Tell how many lines in the data contain the string "white", using a single number as the whole reply.

TASK INPUTS Start Marker

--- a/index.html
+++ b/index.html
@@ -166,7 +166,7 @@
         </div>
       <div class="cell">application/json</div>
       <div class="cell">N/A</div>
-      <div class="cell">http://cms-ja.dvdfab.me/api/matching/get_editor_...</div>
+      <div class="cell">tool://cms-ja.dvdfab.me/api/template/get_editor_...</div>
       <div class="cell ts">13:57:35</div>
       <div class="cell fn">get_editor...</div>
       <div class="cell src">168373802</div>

TASK INPUTS End Marker
TASK INPUTS Start Marker

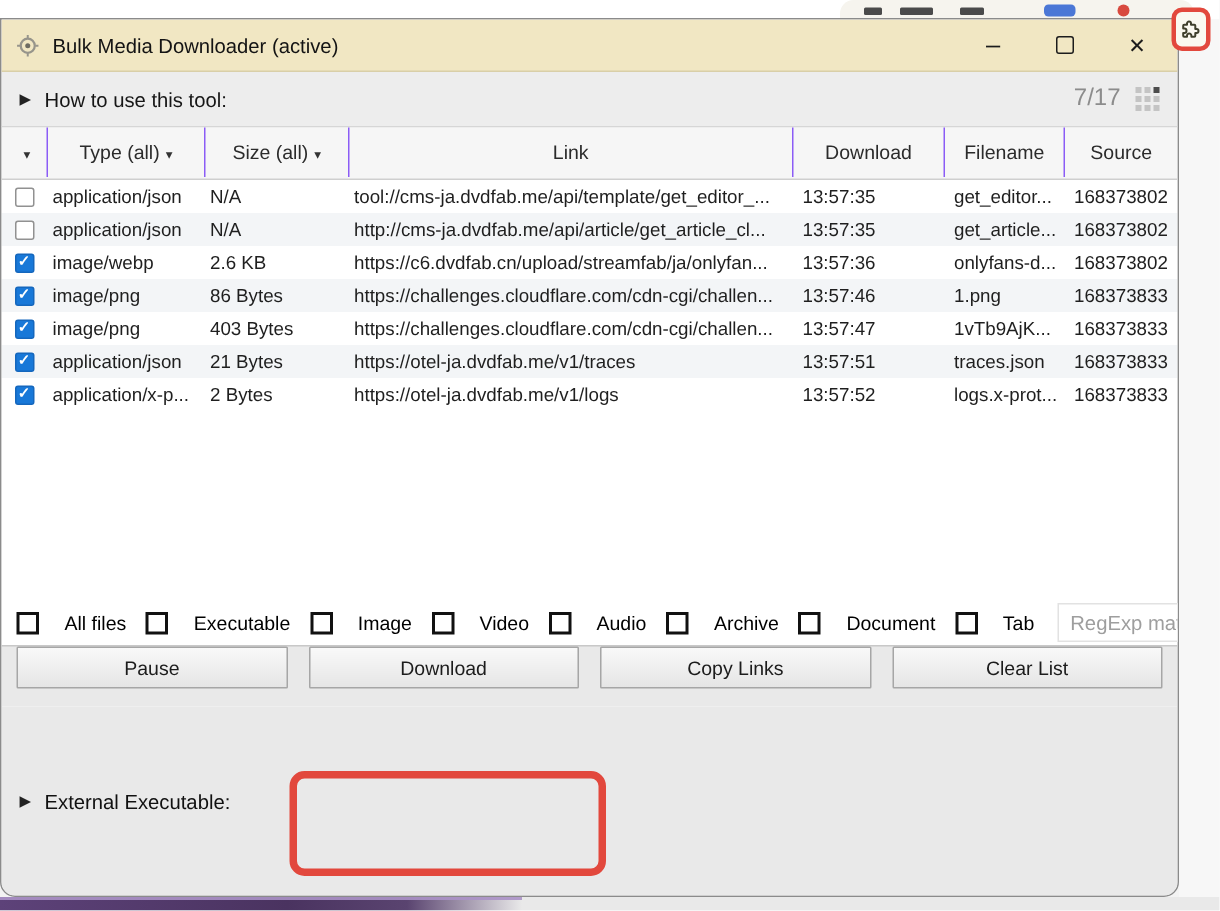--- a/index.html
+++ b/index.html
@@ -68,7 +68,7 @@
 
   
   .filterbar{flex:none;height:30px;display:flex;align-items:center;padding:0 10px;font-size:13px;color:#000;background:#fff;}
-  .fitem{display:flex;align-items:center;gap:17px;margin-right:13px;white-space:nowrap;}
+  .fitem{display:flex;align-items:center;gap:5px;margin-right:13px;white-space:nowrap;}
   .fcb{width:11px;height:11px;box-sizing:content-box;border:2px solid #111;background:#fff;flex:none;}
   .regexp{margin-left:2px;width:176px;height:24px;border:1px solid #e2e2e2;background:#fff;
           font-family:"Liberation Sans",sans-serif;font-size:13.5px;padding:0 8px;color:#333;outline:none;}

TASK INPUTS End Marker

● **RESPONSE**:
2